Geçen bayram da gündem CHP'ymiş
İktidar, CHP'yi halkın gerçek gündemi yapmayı başardı sonunda.
Uzun yıllardır halkın gerçek gündemi başka bir şey sanılsın istiyordu.
Yani sanki bu enflasyon ve pahalılıkla ekonominin ne olacağı, Türkiye'nin nasıl yönetildiği, geçim sıkıntısının ne zaman çözüleceği değil de... Halkın asıl gündemi; muhalefete ne olacağı, CHP'nin nasıl yönetildiği, ana muhalefetin ne zaman iktidarın dişine göre bir siyaset izleyeceğiymiş gibi gösteriyordu.

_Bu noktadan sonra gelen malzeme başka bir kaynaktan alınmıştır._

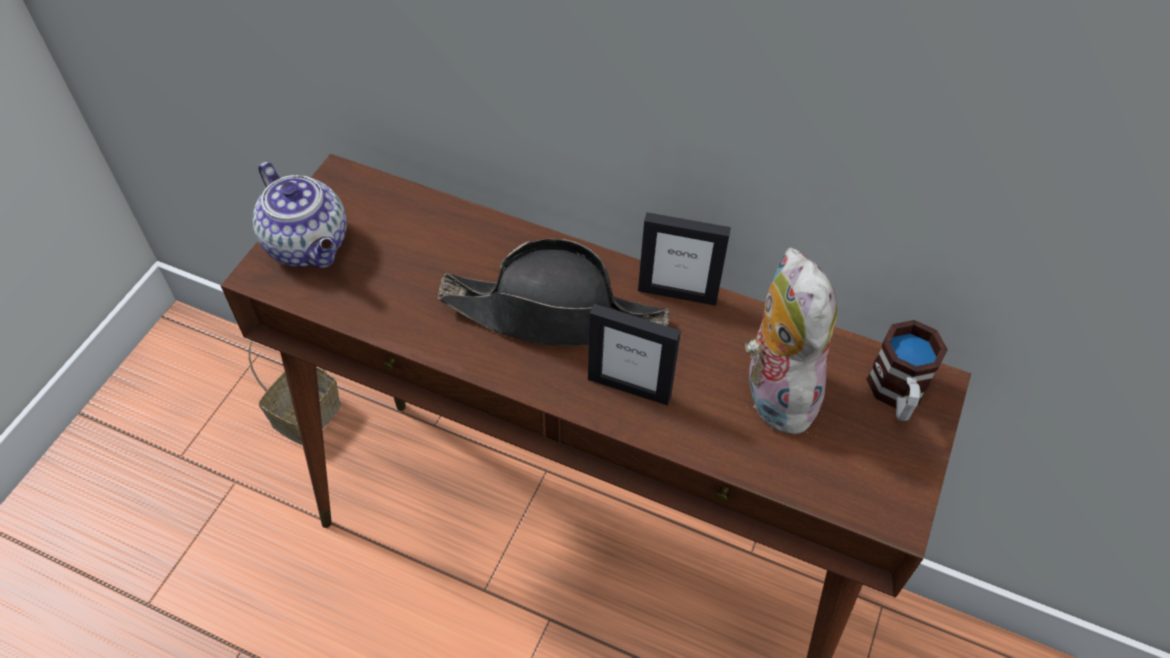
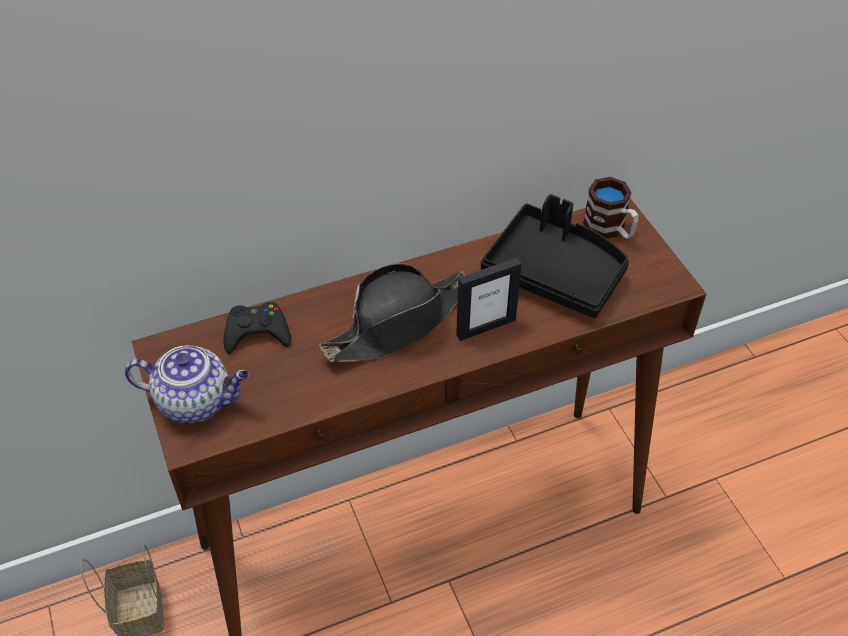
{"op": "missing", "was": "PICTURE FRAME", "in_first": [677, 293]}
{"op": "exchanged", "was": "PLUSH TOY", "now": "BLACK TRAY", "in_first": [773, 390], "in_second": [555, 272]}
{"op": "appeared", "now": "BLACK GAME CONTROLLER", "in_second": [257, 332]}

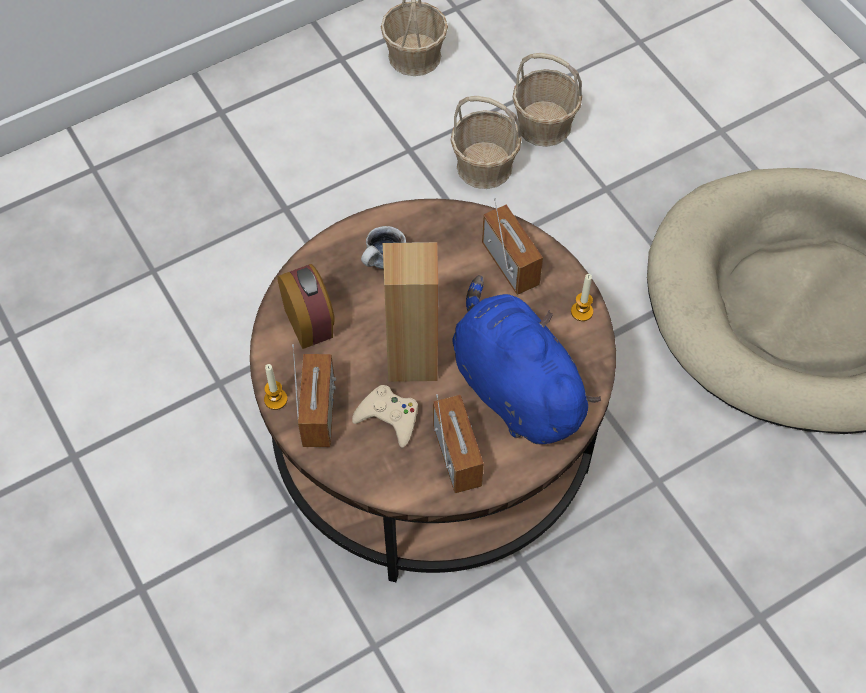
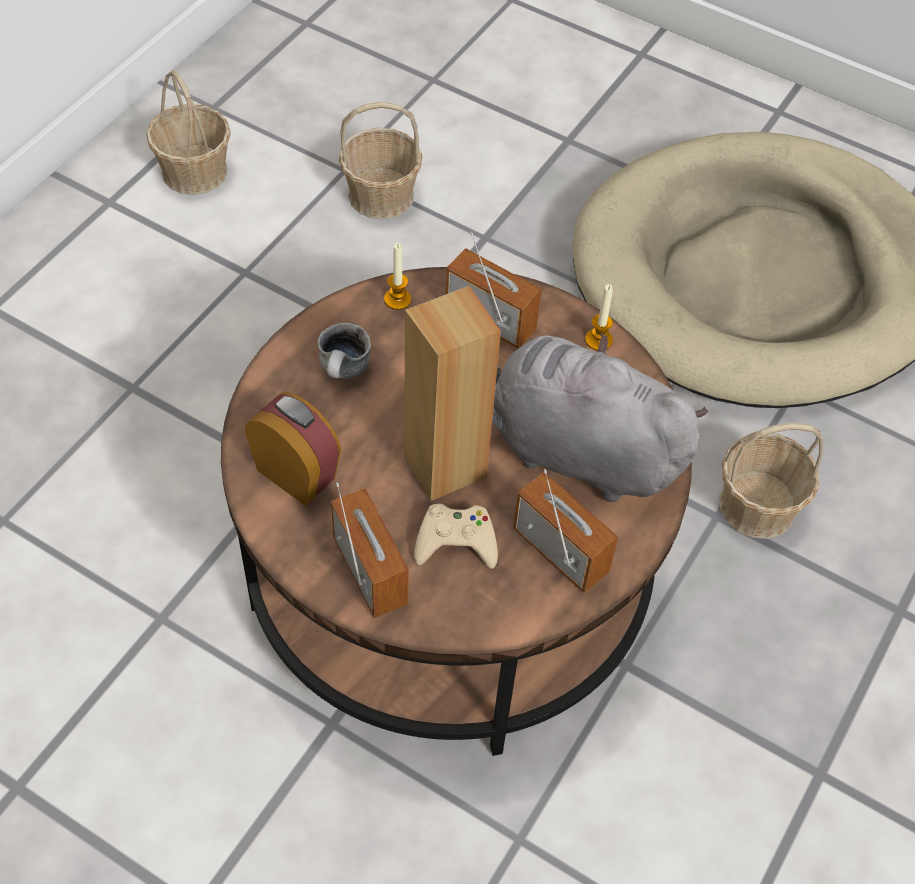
{"op": "relocated", "was": "BASKET", "in_first": [484, 167], "in_second": [758, 506]}
{"op": "colour", "was": "BLUE PLUSH TOY", "now": "GREY PLUSH TOY", "in_first": [514, 387], "in_second": [576, 449]}
{"op": "relocated", "was": "CANDLE", "in_first": [275, 399], "in_second": [397, 299]}

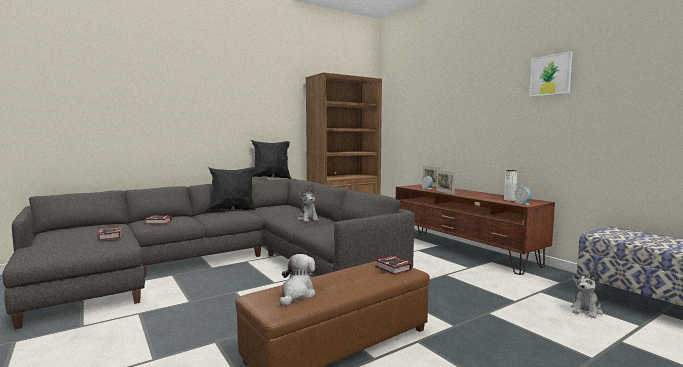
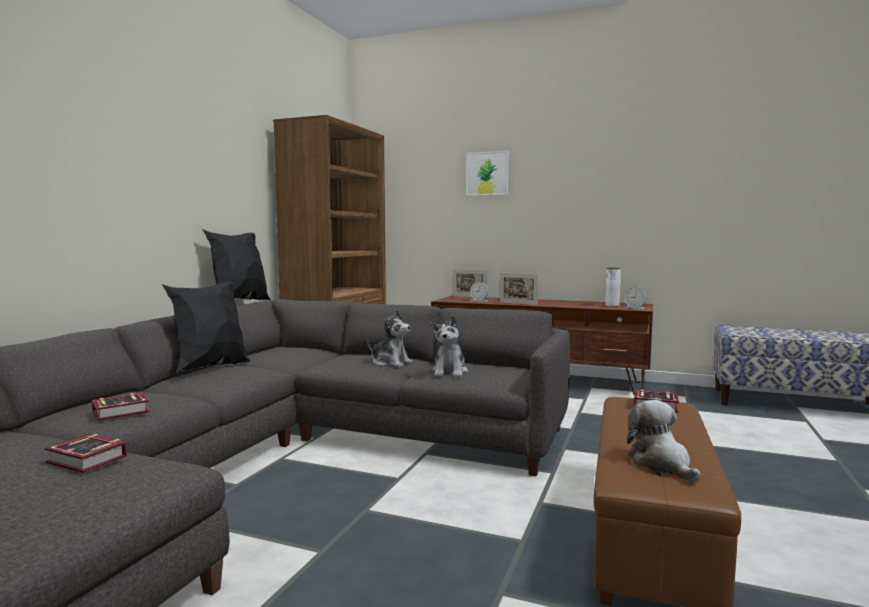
{"op": "relocated", "was": "PICTURE", "in_first": [550, 75], "in_second": [487, 173]}
{"op": "relocated", "was": "PLUSH TOY", "in_first": [586, 310], "in_second": [450, 372]}

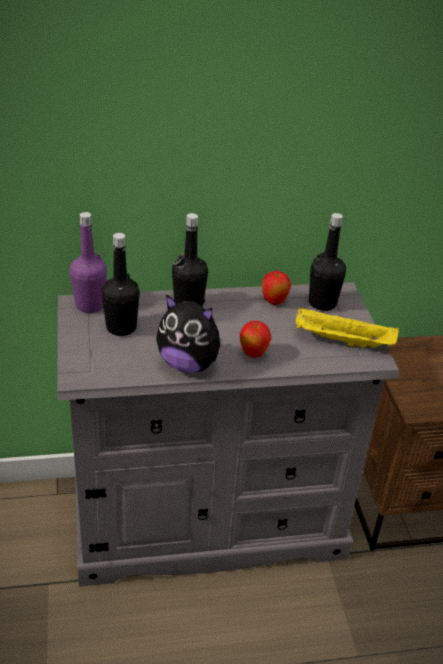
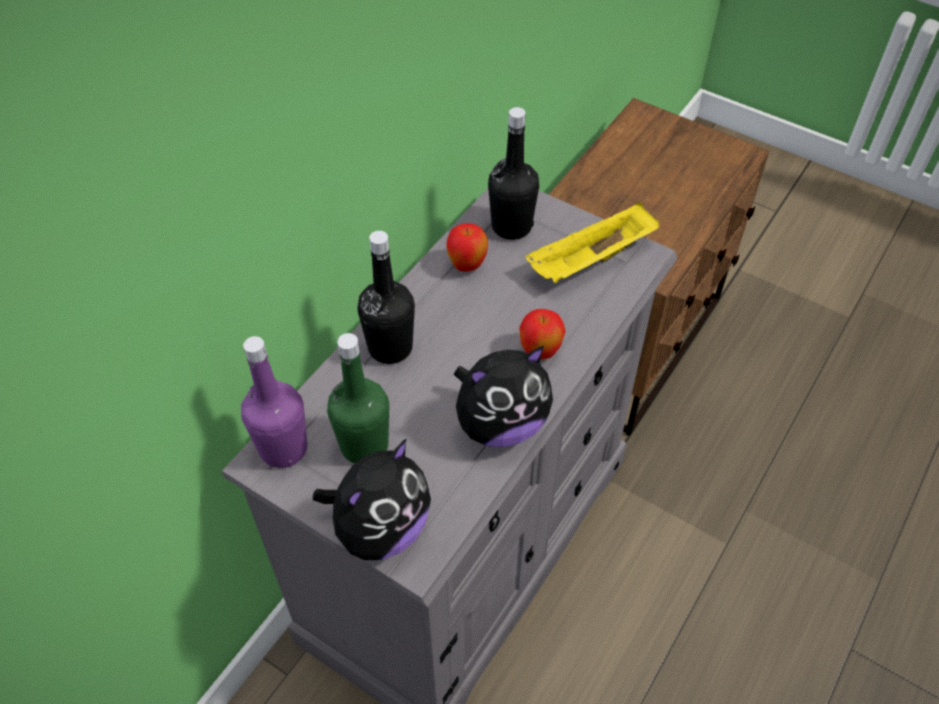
{"op": "colour", "was": "BLACK BOTTLE", "now": "GREEN BOTTLE", "in_first": [121, 327], "in_second": [364, 445]}
{"op": "appeared", "now": "PLUSH TOY", "in_second": [380, 528]}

AK Parti nihayet muradına eriyor mu ne! Baksanıza millet, CHP'ye ne olacağıyla yatıp kalkıyor, başka bir şeyle ilgilenemez hâle geldi.
O belediyeye bu belediyeye derken kayyum sırası İmamoğlu'nun IBB'sine kadar ulaştı. Hatta hızını alamadı, direkt CHP'ye kayyum atandı atanacak diye bekleniyor.
Sorsanız iktidar, nasip olursa muhalefeti yerli, milli yapmayı hedefliyor ama İmamoğlu'na ve CHP'ye olanlarla bir ilgisi yok. Zinhar yargı eliyle siyast dizayn ediliyor da değil.
Allem kallem CHP'nin halkın gerçek gündemine oturtulması, hasbelkader bir gelişme bu durumda.
Milletin CHP'yle yatırılıp kaldırılması, sabah akşam İmamoğlu'yla uğraştırılması kendiliğinden olsa bile değişmiyor. İktidar, kendisinin ülkeyi nasıl yönettiği konuşalacağına hep CHP'nin nasıl yönetildiğini konuşturmak istedi. İstediğini de elde ediyor. Yine de muhalefeti beğenmeyip niye memnun olmadığıysa bir sır.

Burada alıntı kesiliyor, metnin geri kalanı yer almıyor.